O grunge feminino não era apêndice, era nervo exposto. Courtney Love com as Hole transformou o sofrimento íntimo em manifesto público. Live Through This (1994) soa até hoje como um diário escrito com sangue e delineador borrado: “Doll parts” não é só uma canção, é uma autópsia do corpo feminino. Courtney encarnava a contradição de ser musa e monstro, alvo de culto e de ódio, presença ruidosa e necessária.
Ao lado dela, Kat Bjelland, com as Babes in Toyland, arrastava o grunge para uma vertigem quase ritual. O disco Spanking Machine (1990) é uma corrente elétrica de guitarras que cortam como lâminas cegas. Bjelland não apenas cantava: ela gritava como quem invoca um exorcismo coletivo. Sua estética, carregada de vestidos infantis e fúria, foi mal interpretada por muitos, mas traduzia a perversão das fantasias de pureza impostas às mulheres.
Donita Sparks e Suzi Gardner, com as L7, deram ao grunge a sua veia mais irónica e suada. Bricks Are Heavy (1992) é uma pedrada: “Pretend We’re Dead” tornou-se hino, mas basta ouvir “Shitlist” para entender que não havia pacificação possível. E há Mia Zapata, dos The Gits, talvez a face mais trágica e comovente dessa cena. Sua voz tinha algo de blues e rua, um grito rouco que atravessava guitarras distorcidas. Zapata foi assassinada brutalmente em 1993, e sua ausência ecoa como ferida aberta. Falar de mulheres no grunge é também falar de violência estrutural, do silenciamento real de uma voz que prometia durar.

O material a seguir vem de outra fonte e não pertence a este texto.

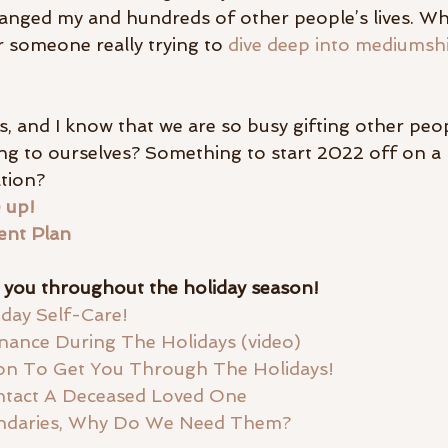
hanged my and hundreds of other people’s lives. Wh
 someone really trying to
 dive deep into mediumsh
ays, and I know that we are so busy gifting other peo
ng to ourselves? Something to start 2022 off on a 
tion? 
 up!
ent Plan
t you throughout the holiday season! 
iday Self-Care!
ance During The Holidays (video) 
ion To Get You Through The Holidays! 
tact A Deceased Loved One
undaries, Why Do We Need Them?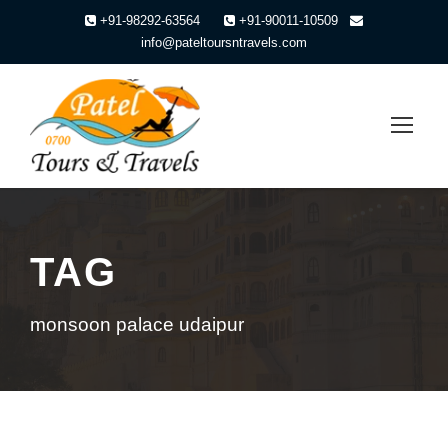
+91-98292-63564
+91-90011-10509
info@pateltoursntravels.com
TAG
monsoon palace udaipur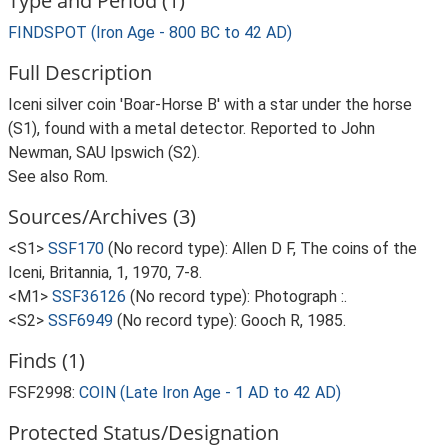
Type and Period (1)
FINDSPOT (Iron Age - 800 BC to 42 AD)
Full Description
Iceni silver coin 'Boar-Horse B' with a star under the horse
(S1), found with a metal detector. Reported to John
Newman, SAU Ipswich (S2).
See also Rom.
Sources/Archives (3)
<S1>
SSF170
(No record type): Allen D F, The coins of the
Iceni, Britannia, 1, 1970, 7-8.
<M1>
SSF36126
(No record type): Photograph :.
<S2>
SSF6949
(No record type): Gooch R, 1985.
Finds (1)
FSF2998:
COIN (Late Iron Age - 1 AD to 42 AD)
Protected Status/Designation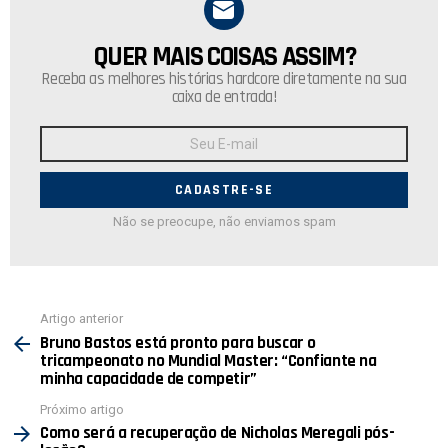
QUER MAIS COISAS ASSIM?
NEWSLETTER
Receba as melhores histórias hardcore diretamente na sua
caixa de entrada!
Endereço
de
E-
mail:
Não se preocupe, não enviamos spam
Ver
Artigo anterior
mais
Bruno Bastos está pronto para buscar o
tricampeonato no Mundial Master: “Confiante na
minha capacidade de competir”
Próximo artigo
Como será a recuperação de Nicholas Meregali pós-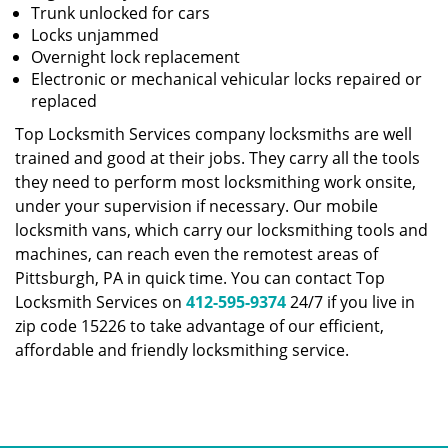
Trunk unlocked for cars
Locks unjammed
Overnight lock replacement
Electronic or mechanical vehicular locks repaired or
replaced
Top Locksmith Services company locksmiths are well
trained and good at their jobs. They carry all the tools
they need to perform most locksmithing work onsite,
under your supervision if necessary. Our mobile
locksmith vans, which carry our locksmithing tools and
machines, can reach even the remotest areas of
Pittsburgh, PA in quick time. You can contact Top
Locksmith Services on
412-595-9374
24/7 if you live in
zip code 15226 to take advantage of our efficient,
affordable and friendly locksmithing service.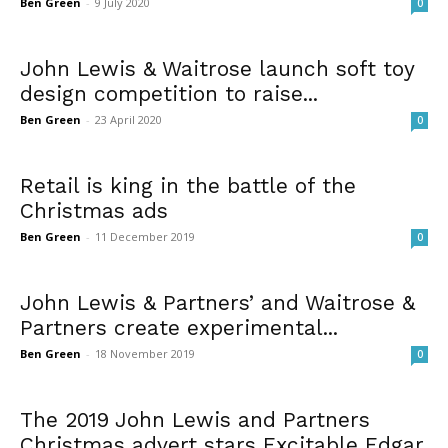
Ben Green
-
9 July 2020
0
John Lewis & Waitrose launch soft toy
design competition to raise...
Ben Green
-
23 April 2020
0
Retail is king in the battle of the
Christmas ads
Ben Green
-
11 December 2019
0
John Lewis & Partners’ and Waitrose &
Partners create experimental...
Ben Green
-
18 November 2019
0
The 2019 John Lewis and Partners
Christmas advert stars Excitable Edgar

Essas artistas dialogavam, ainda que indirectamente, com as riot grrrls — Bikini Kill, Sleater- Kinney, Bratmobile —, que nasceram na mesma geografia e época, cruzando punk e feminismo. Mas o grunge feminino tinha a sua própria densidade: menos panfletário, mais entranhado no visceral, no corpo que dói, que deseja, que se mutila e se afirma.

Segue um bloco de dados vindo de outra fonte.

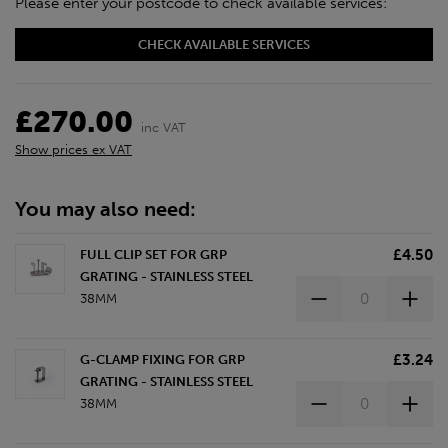
Please enter your postcode to check available services:
CHECK AVAILABLE SERVICES
£270.00
inc VAT
Show prices ex VAT
You may also need:
£4.50
FULL CLIP SET FOR GRP
GRATING - STAINLESS STEEL
38MM
£3.24
G-CLAMP FIXING FOR GRP
GRATING - STAINLESS STEEL
38MM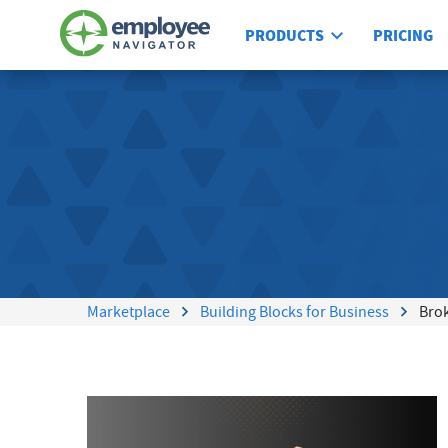
PRODUCTS
PRICING
Marketplace
Building Blocks for Business
Bro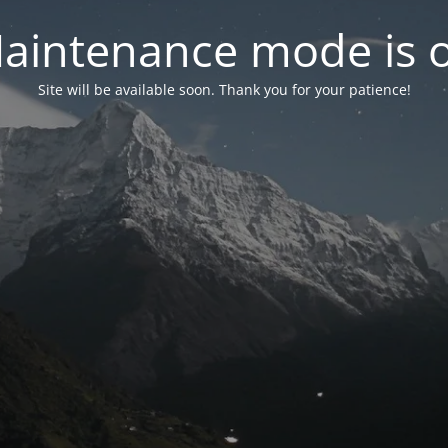
aintenance mode is 
Site will be available soon. Thank you for your patience!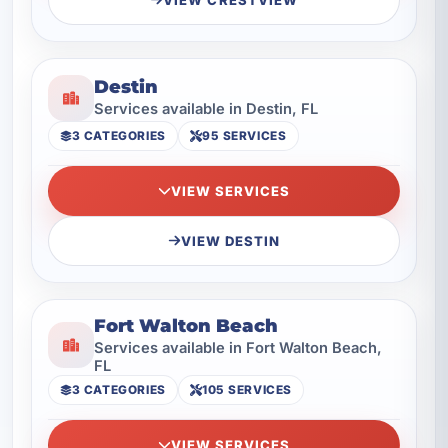
Destin
Services available in Destin, FL
3 CATEGORIES
95 SERVICES
VIEW SERVICES
VIEW DESTIN
Fort Walton Beach
Services available in Fort Walton Beach,
FL
3 CATEGORIES
105 SERVICES
VIEW SERVICES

A literatura pode-nos ajudar a ler essa cena: havia em Courtney Love o mesmo gesto de Sylvia Plath ao abrir o gás do fogão — uma estética da destruição íntima tornada arte. Em Kat Bjelland, ouvia-se algo de Antonin Artaud: teatro da crueldade, performance que não se contentava em entreter, mas queria ferir. Donita Sparks lembrava as gargalhadas de uma Hilda Hilst irónica e obscena, cuspindo no rosto da moral.
Lembrá-las é devolver à história sua pluralidade. O grunge não foi apenas o retrato de jovens homens atormentados em flanelas. Foi também o corpo feminino gritando, deformando o palco, rasgando o microfone com unhas e dentes. Foi uma literatura de distorção escrita em acordes dissonantes.